▶ **SHORT PROBLEM**:
Copy these rows word for word, beginning at the line that contains "genus: Cryptopleura" and continuing through the last line of the rows.

Start LISTED ENTRIES

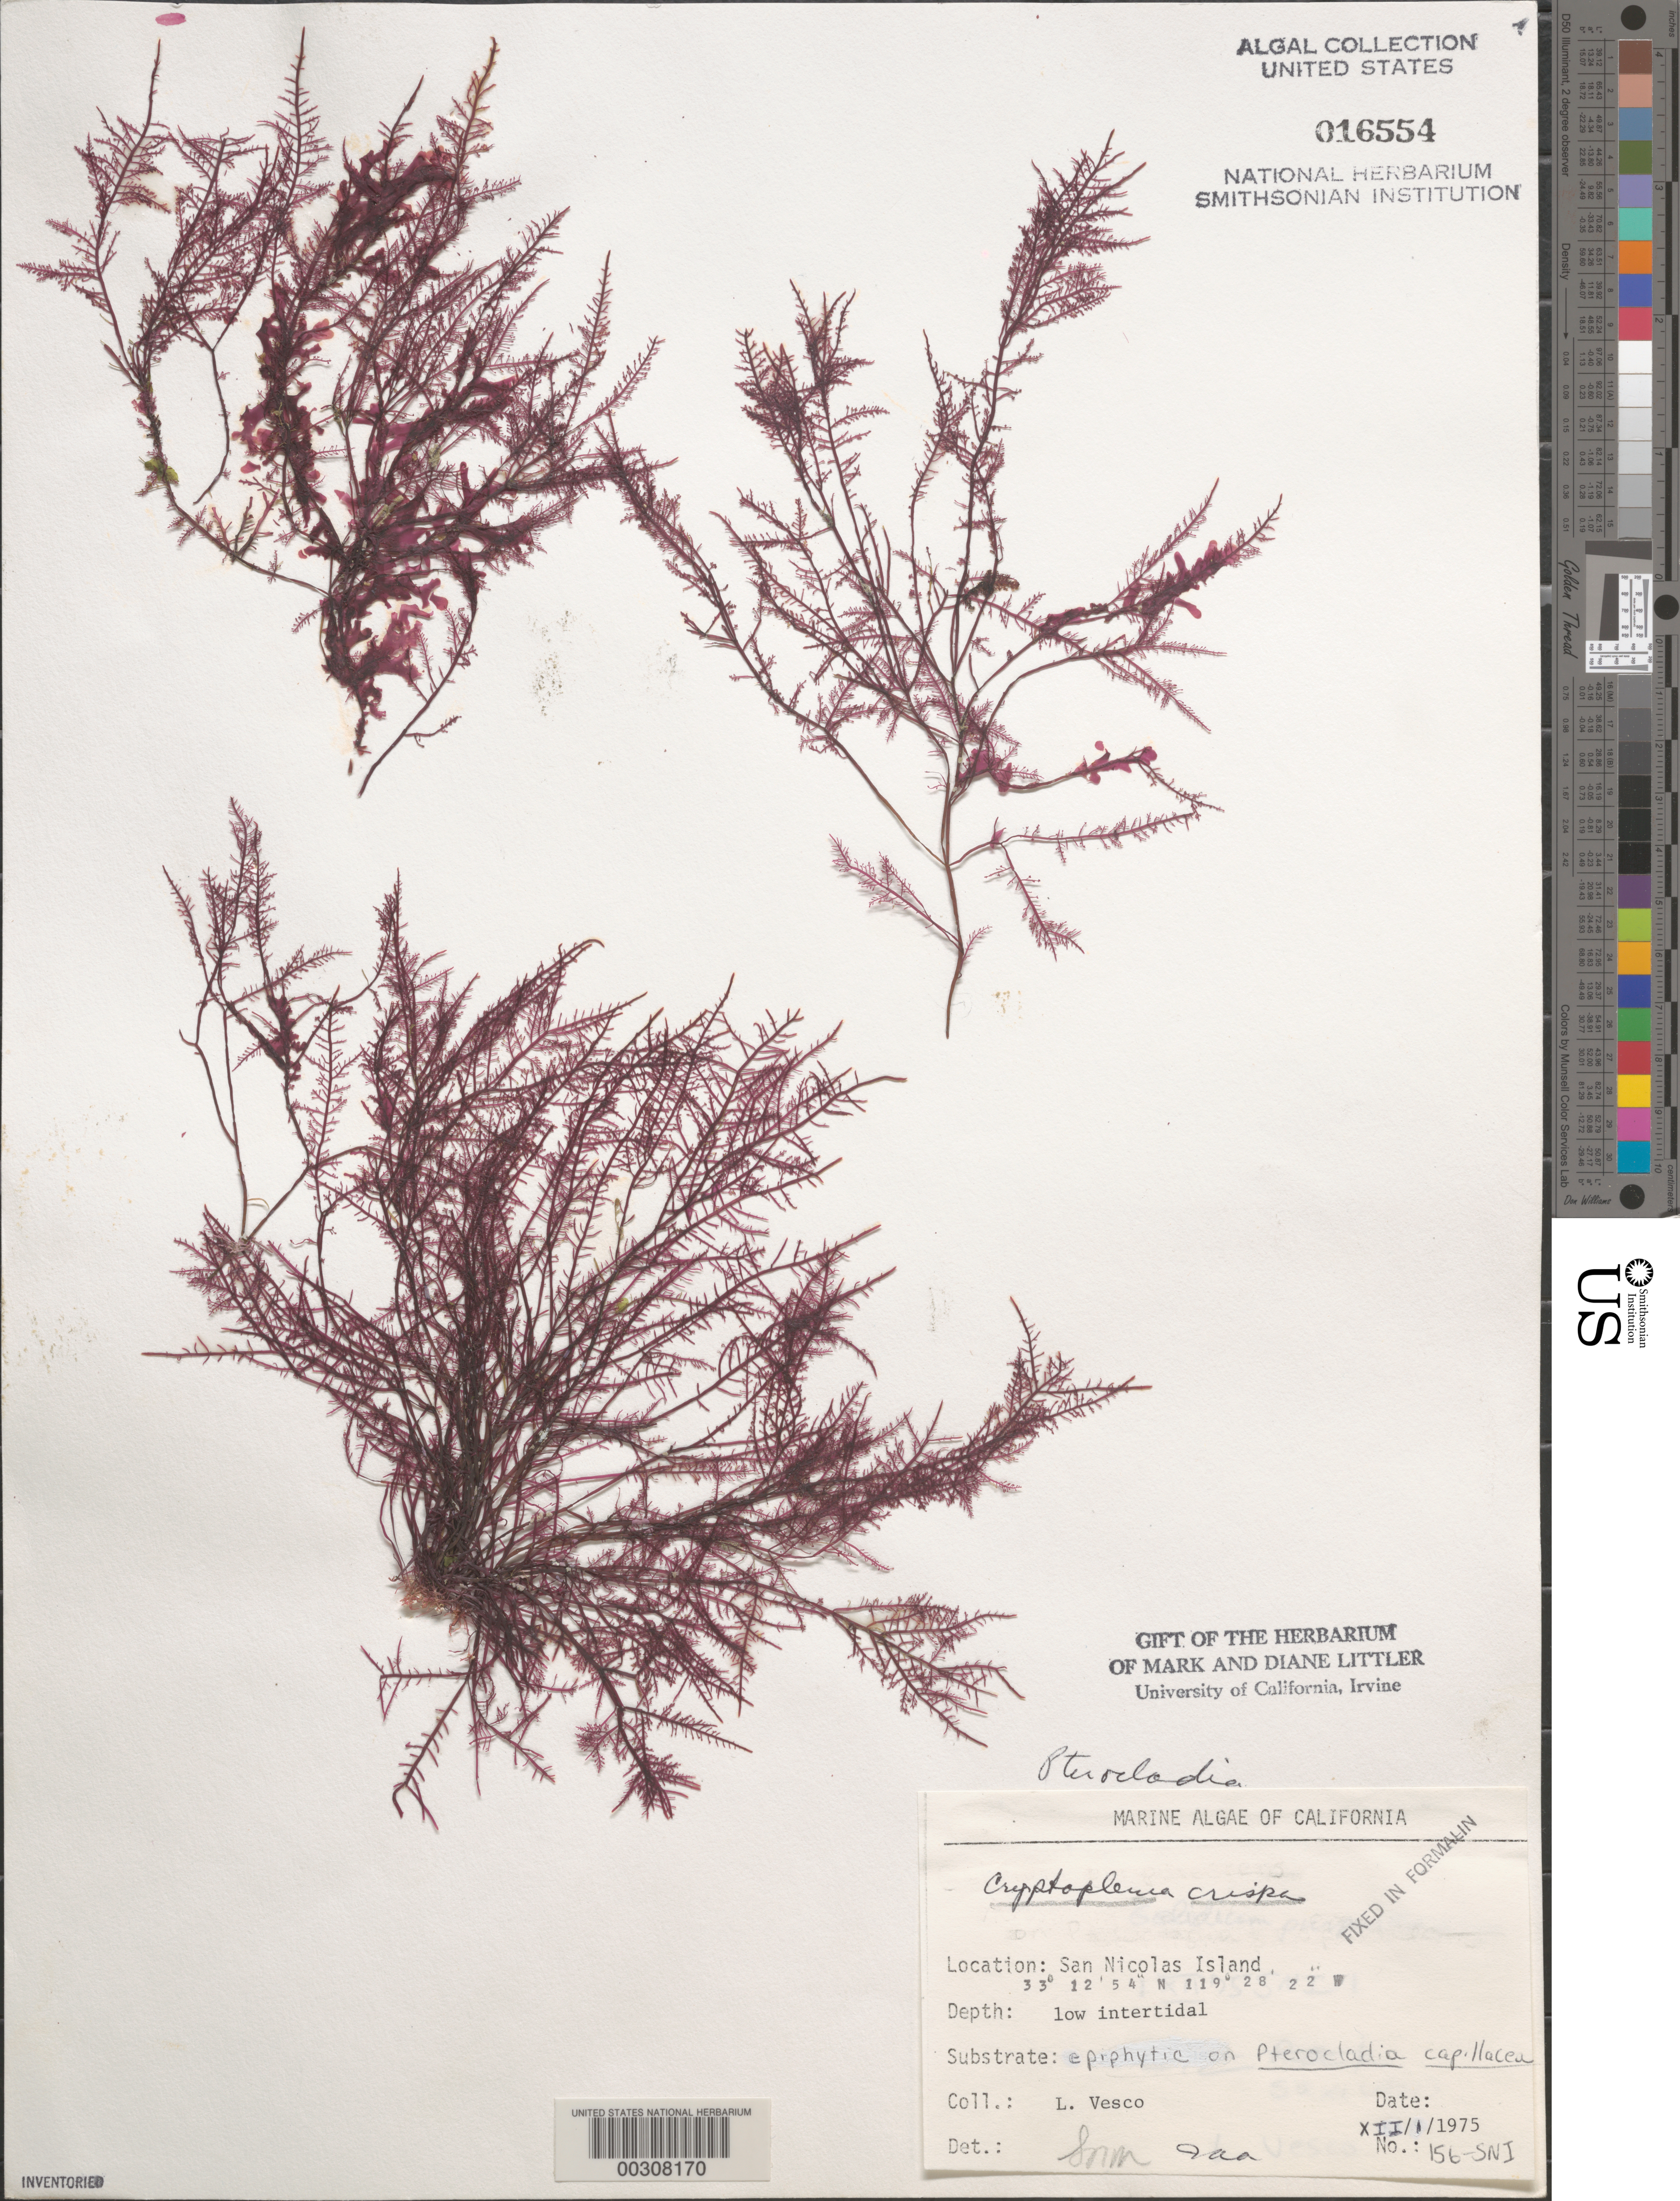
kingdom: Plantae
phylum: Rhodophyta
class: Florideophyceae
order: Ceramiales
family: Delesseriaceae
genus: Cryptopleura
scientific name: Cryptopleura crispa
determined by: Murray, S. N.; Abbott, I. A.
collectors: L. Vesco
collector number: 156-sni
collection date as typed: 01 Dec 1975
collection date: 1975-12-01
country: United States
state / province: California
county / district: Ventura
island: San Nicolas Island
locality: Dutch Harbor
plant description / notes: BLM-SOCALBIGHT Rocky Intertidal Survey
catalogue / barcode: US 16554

End LISTED ENTRIES

▶ **RESPONSE TO THIS TASK**:
genus: Cryptopleura
scientific name: Cryptopleura crispa
determined by: Murray, S. N.; Abbott, I. A.
collectors: L. Vesco
collector number: 156-sni
collection date as typed: 01 Dec 1975
collection date: 1975-12-01
country: United States
state / province: California
county / district: Ventura
island: San Nicolas Island
locality: Dutch Harbor
plant description / notes: BLM-SOCALBIGHT Rocky Intertidal Survey
catalogue / barcode: US 16554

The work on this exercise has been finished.